CAPSTONE

Capstone: From Concept to Performance Diagnosis

30 min

Overview

This capstone covers the full arc of the course: from the structure of a transformer block, through attention variants and expert routing, to performance profiling and correctness validation.

There are six questions below. Each tests a different core competency. You need to pass all of them.

Task 1 — Dense Transformer Block

A dense transformer block has a specific internal structure. You should be able to name every phase in order and explain what each one does. The pattern is: two sub-blocks (attention and FFN), each wrapped in normalization and a residual connection.

Task 2 — MoE Expert Selection

A Mixture-of-Experts layer replaces the dense FFN with a router and multiple expert FFNs.
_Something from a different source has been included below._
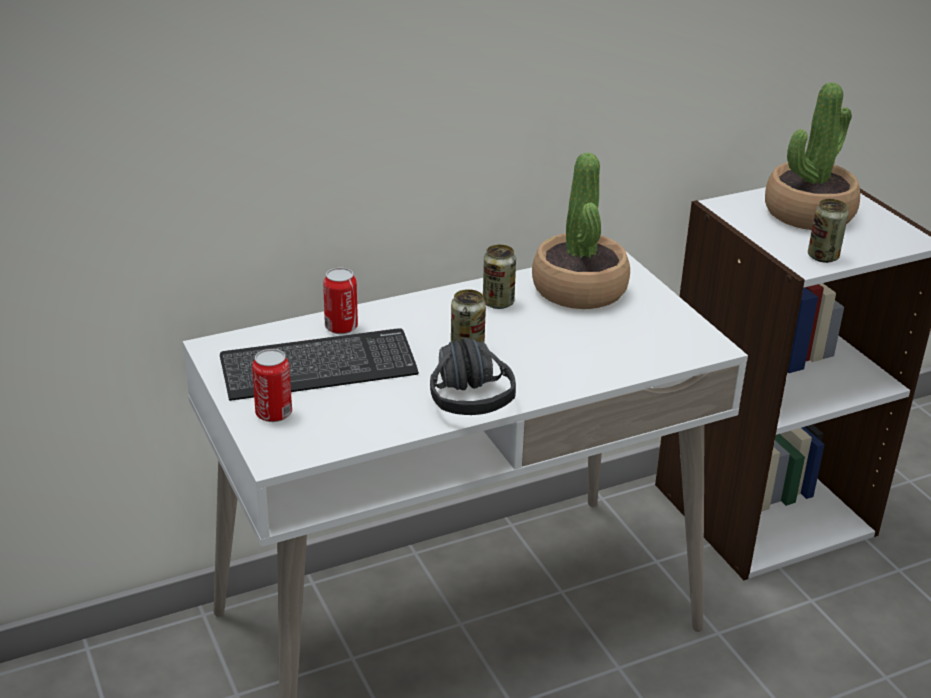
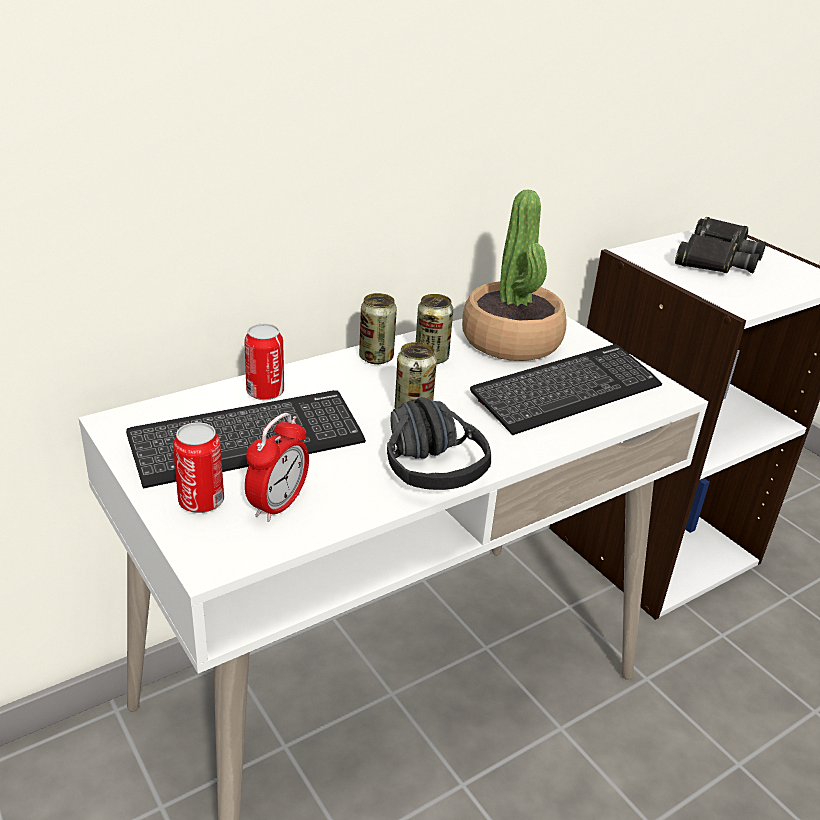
camera: 10 degrees left, 0 degrees up
(334, 420) = (278, 505): none -> alarm clock
(614, 340) = (567, 392): none -> keyboard
(808, 213) = (716, 258): potted plant -> black binoculars
(823, 257) = (751, 298): can -> can (376, 358)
You should be able to explain how the router scores experts, how top-k selection works, and how the selected expert outputs are combined.

Task 3 — Positional Information in Attention

Transformers have no inherent notion of position. You should be able to explain how positional information enters the attention computation — whether through absolute embeddings, relative encodings, or rotary position embeddings (RoPE) — and why it matters for the model to know token order.
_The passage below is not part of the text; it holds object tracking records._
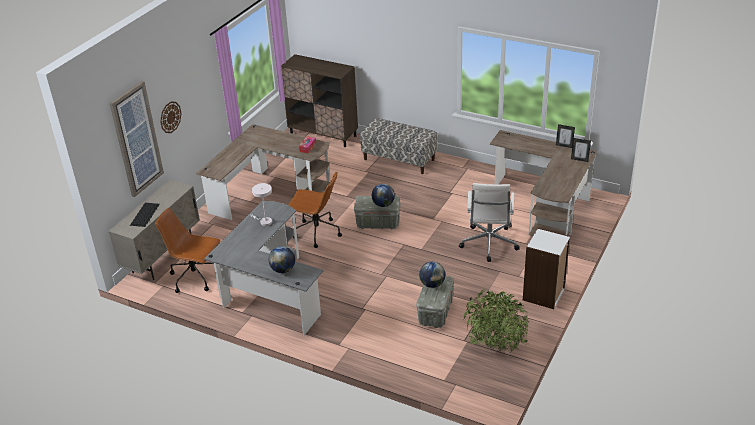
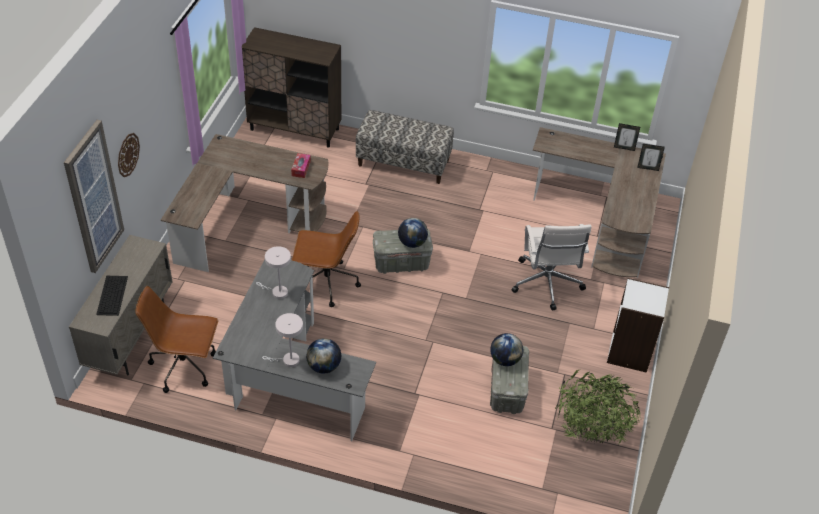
camera: 15 degrees left, 10 degrees up
(257, 264) = (288, 360): none -> white table lamp

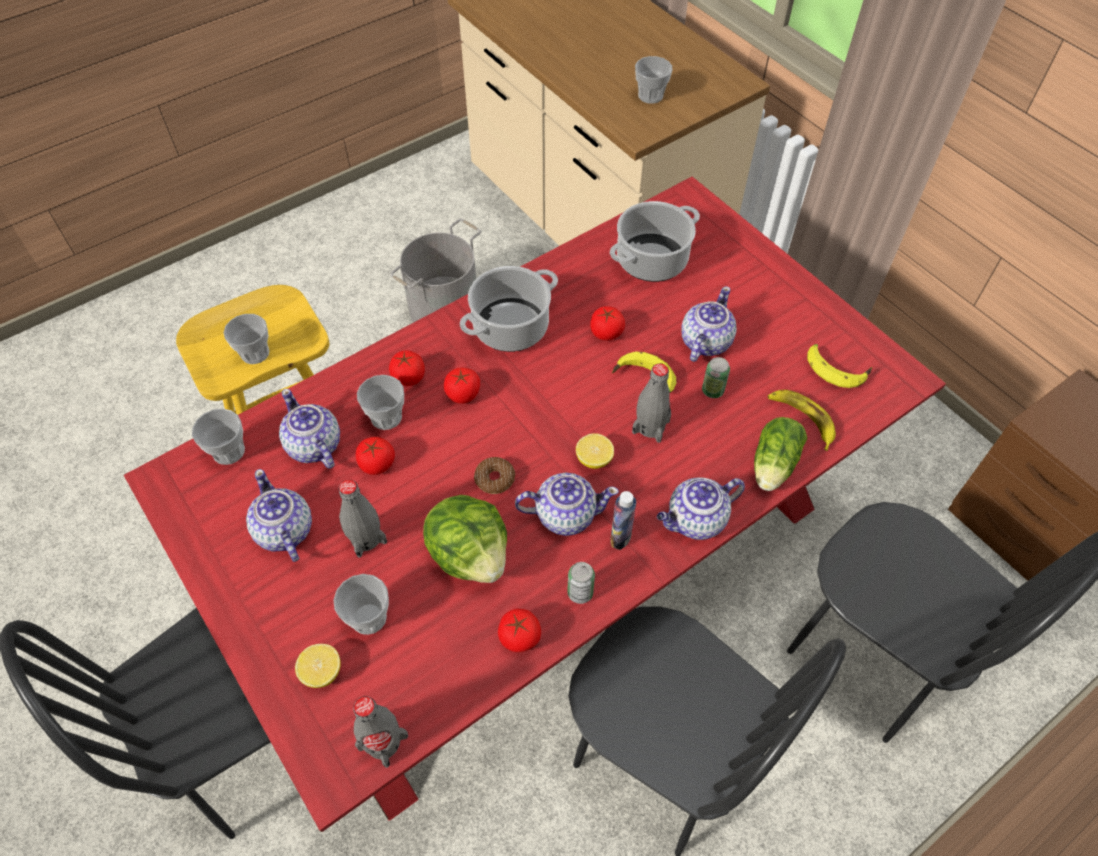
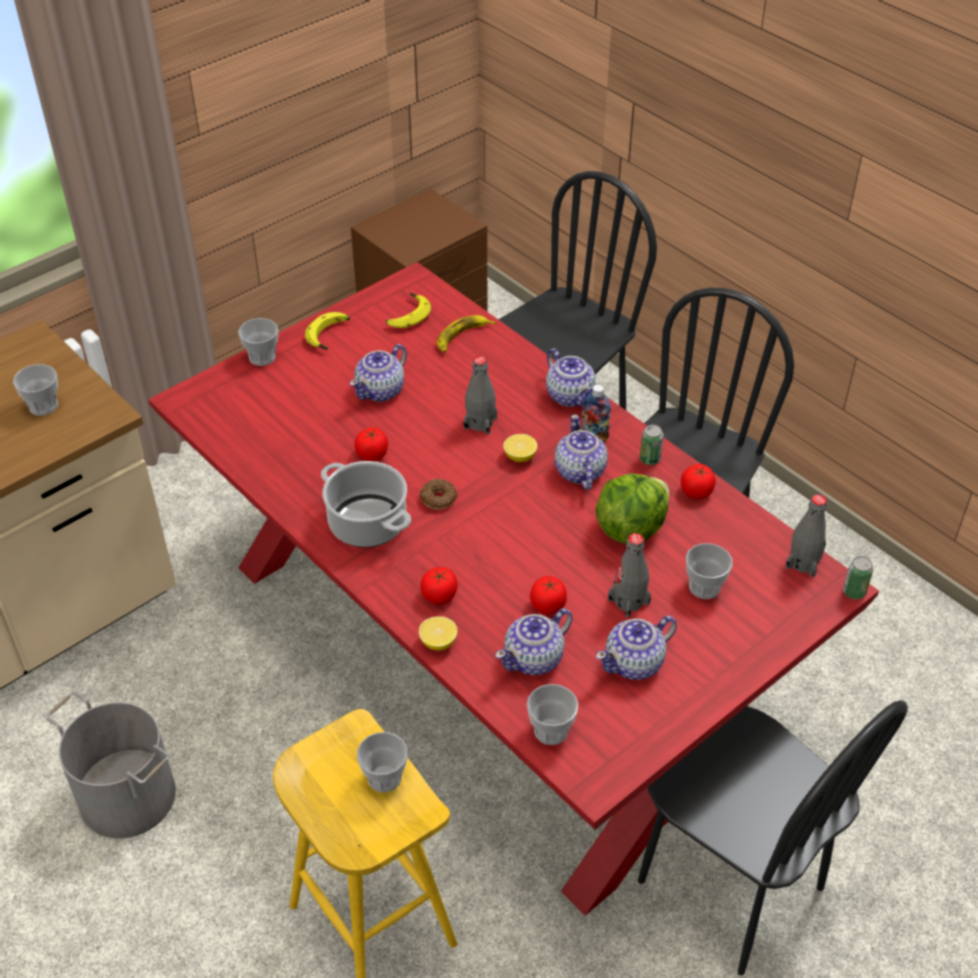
camera: 95 degrees left, 10 degrees down
(322, 672) = (760, 610): lemon -> lemon (438, 642)
(386, 417) = (491, 606): cup -> cup (262, 357)
(463, 394) = (457, 551): tomato -> none
(495, 479) = (551, 519): donut -> donut (438, 498)
(644, 379) = (428, 428): banana -> banana (330, 336)
(651, 261) = (275, 426): cooking pot -> none
(704, 342) = (381, 390): teapot -> teapot turned 75 degrees counterclockwise
(712, 390) = (437, 386): can -> can (854, 592)
(772, 466) = (512, 354): lettuce -> none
Task 4 — Prefill vs Decode

Inference has two distinct phases with different computational characteristics. You should be able to explain what happens during prefill versus decode, why they have different bottlenecks, and how batch size (number of tokens processed at once) determines whether the system is compute-bound or memory-bound.

Task 5 — Profile Interpretation

Given a profile showing operator-level time distribution, you should be able to identify the bottleneck class and propose a plausible diagnosis. The key is to read the distribution, not just the hottest function.
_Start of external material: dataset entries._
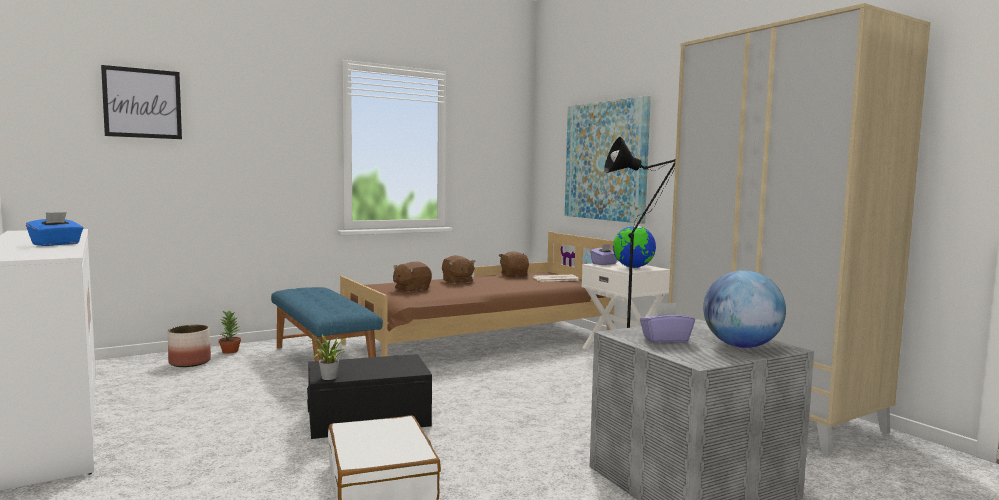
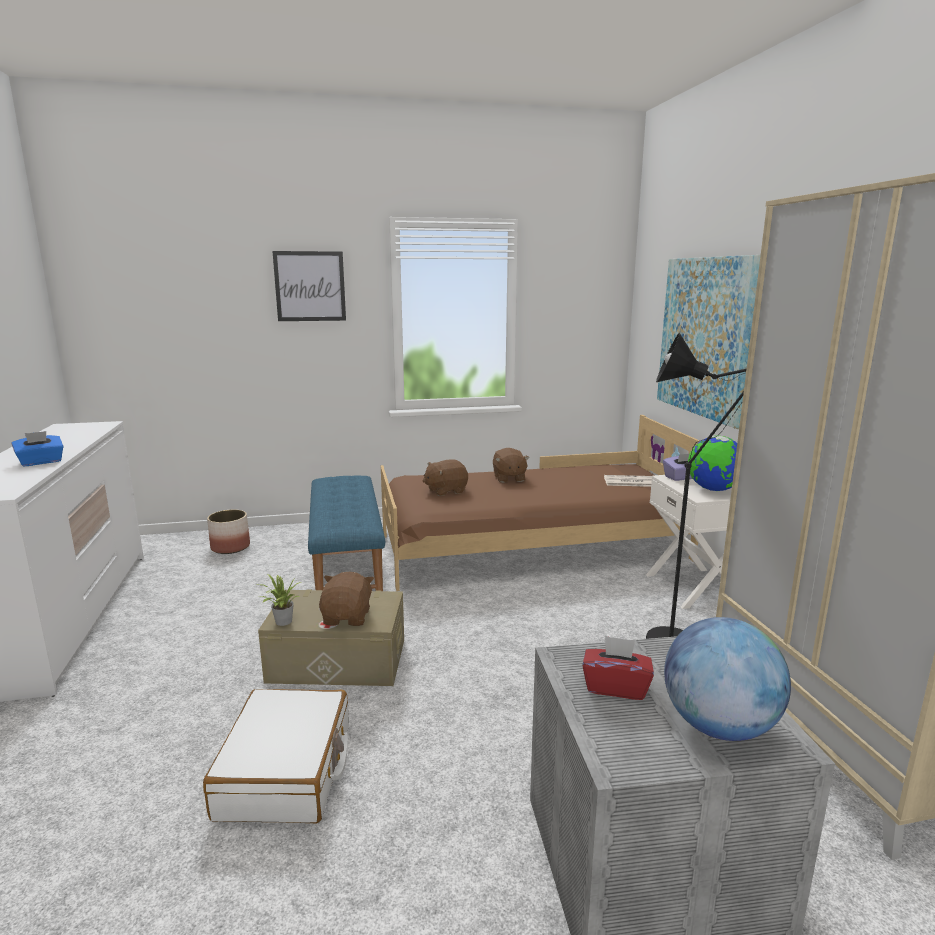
camera: 20 degrees right, 10 degrees up
(142, 103) = (180, 284): picture -> picture (310, 286)
(230, 351) = (274, 535): potted plant -> none
(368, 418) = (337, 660): black storage box -> beige storage box
(514, 275) = (585, 470): brown plush toy -> brown plush toy (347, 617)
(665, 340) = (616, 687): purple tissue box -> red tissue box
Task 6 — Correctness Validation

Speed without correctness is a bug, not an optimization. You should be able to explain why correctness validation is required after any optimization and how to detect a regression.

Course Complete

You have demonstrated understanding of transformer architecture, attention variants, expert routing, inference phases, profile interpretation, and correctness validation. You can now read real model code, interpret performance profiles, and reason about optimizations with confidence.

From zero to hero. Well done.

Where to Go Next

Run

Clone llama.cpp, build it, download a small GGUF model (e.g., Gemma 2B Q4), and run the perplexity tool on wikitext-2. Then try llama-server to serve it locally and send prompts via the API. You now understand every stage of what happens inside.

Read

Attention Is All You Need (Vaswani et al., 2017) — the original transformer paper. You now have the vocabulary to read it. RoFormer (Su et al., 2021) — the RoPE paper. Then FlashAttention (Dao et al., 2022) for the dominant attention kernel optimization, and Efficient Memory Management for Large Language Model Serving with PagedAttention (Kwon et al., 2023) for how vLLM solves KV cache fragmentation.

Compare

Map the same concepts to other frameworks: vLLM (PagedAttention, continuous batching), SGLang (RadixAttention, compiler-driven serving), Hugging Face Transformers (Python-first, research-oriented). Each makes different tradeoffs — you now have the foundation to understand why.

Follow llama.cpp PRs to see performance optimizations land in real time — you can now read them.